O impacto de Gal na cultura brasileira é resumido pelo compositor Tom Zé, que descreve a mística em torno da artista: "Gal sempre era um acontecimento. Quando ela ia cantar, a cidade, vamos dizer assim, mudava de roupa para ir lá ver ela".

"Gal, o Musical" é um passeio por canções que marcaram a história do país e uma homenagem ao magnetismo de uma mulher que foi discreta na vida íntima, mas avassaladora nos palcos.

Serviço

“Gal, o Musical” está em cartaz no 033 Rooftop, localizado no Complexo JK Iguatemi. A temporada vai até 10 de maio, com apresentações às sextas-feiras às 20h30, aos sábados às 16h30 e 20h30, e aos domingos às 15h30 e 19h30.

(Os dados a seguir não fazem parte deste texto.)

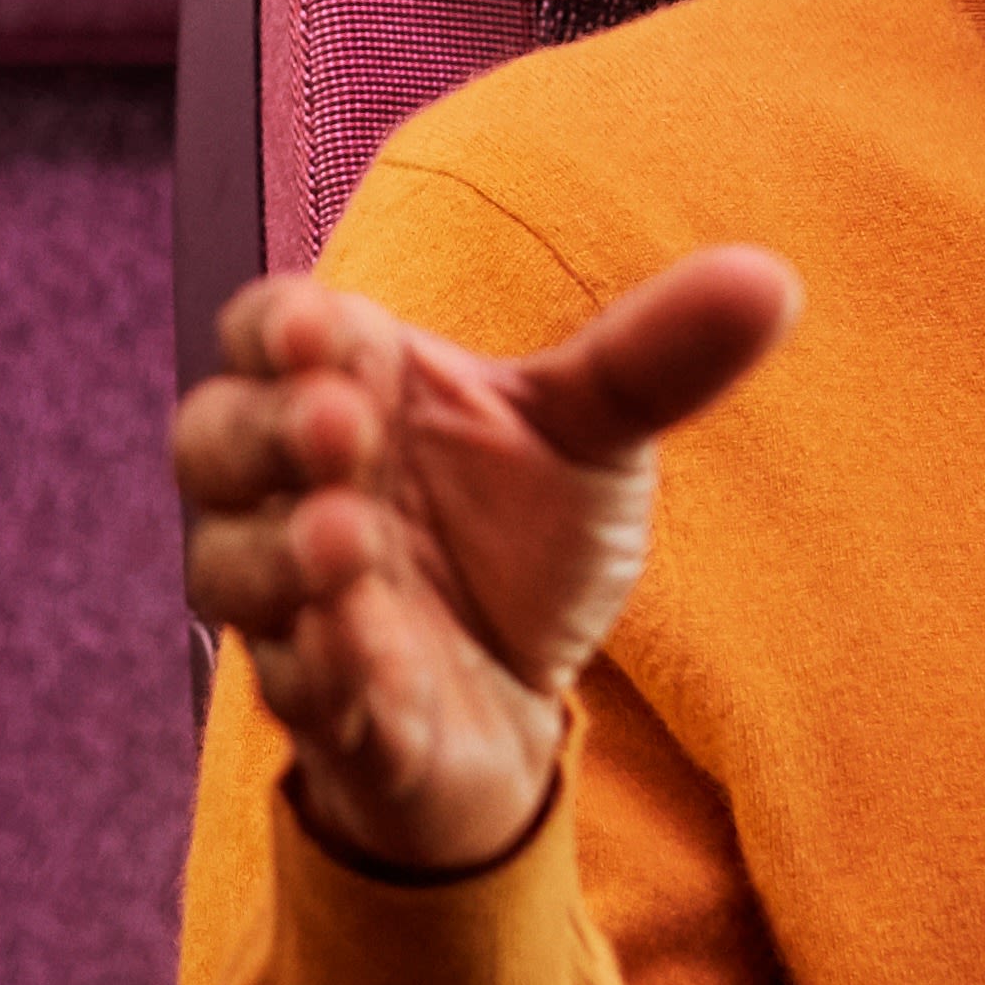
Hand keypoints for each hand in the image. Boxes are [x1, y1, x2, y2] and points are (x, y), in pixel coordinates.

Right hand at [174, 248, 799, 874]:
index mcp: (344, 389)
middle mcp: (289, 489)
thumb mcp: (591, 439)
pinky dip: (322, 663)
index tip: (326, 327)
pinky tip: (361, 641)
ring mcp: (296, 601)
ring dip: (280, 550)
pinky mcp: (325, 706)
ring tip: (346, 537)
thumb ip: (652, 358)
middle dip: (266, 429)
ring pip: (231, 566)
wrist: (522, 699)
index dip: (280, 326)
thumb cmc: (519, 538)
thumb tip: (770, 279)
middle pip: (214, 438)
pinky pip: (296, 684)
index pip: (267, 330)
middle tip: (342, 424)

Duração da sessão: o espetáculo tem 2h30 e é divido em dois atos: o primeiro tem duração de uma hora e quinze, intervalo de 15 minutos e segundo ato de uma hora.

Endereço: Av. Pres. Juscelino Kubitschek, 2041, Itaim Bibi, São Paulo - Complexo JK Iguatemi

Classificação etária: 14 anos, menores de 14 anos acompanhados dos pais ou responsáveis legais.

Valores

  • Mesa: de R$150,00 (meia entrada) a R$300,00 (inteira)
  • Bistro alto: de R$125,00 (meia entrada) a R$250,00 (inteira)
  • Plateia: R$100,00 (meia entrada) e R$200,00 (inteira)
  • Popular: R$25,00 (meia entrada) e R$50,00 (inteira)

Os ingressos podem ser adquiridos pela internet, no site Sympla, ou na bilheteria do Teatro Santander, localizado no mesmo endereço.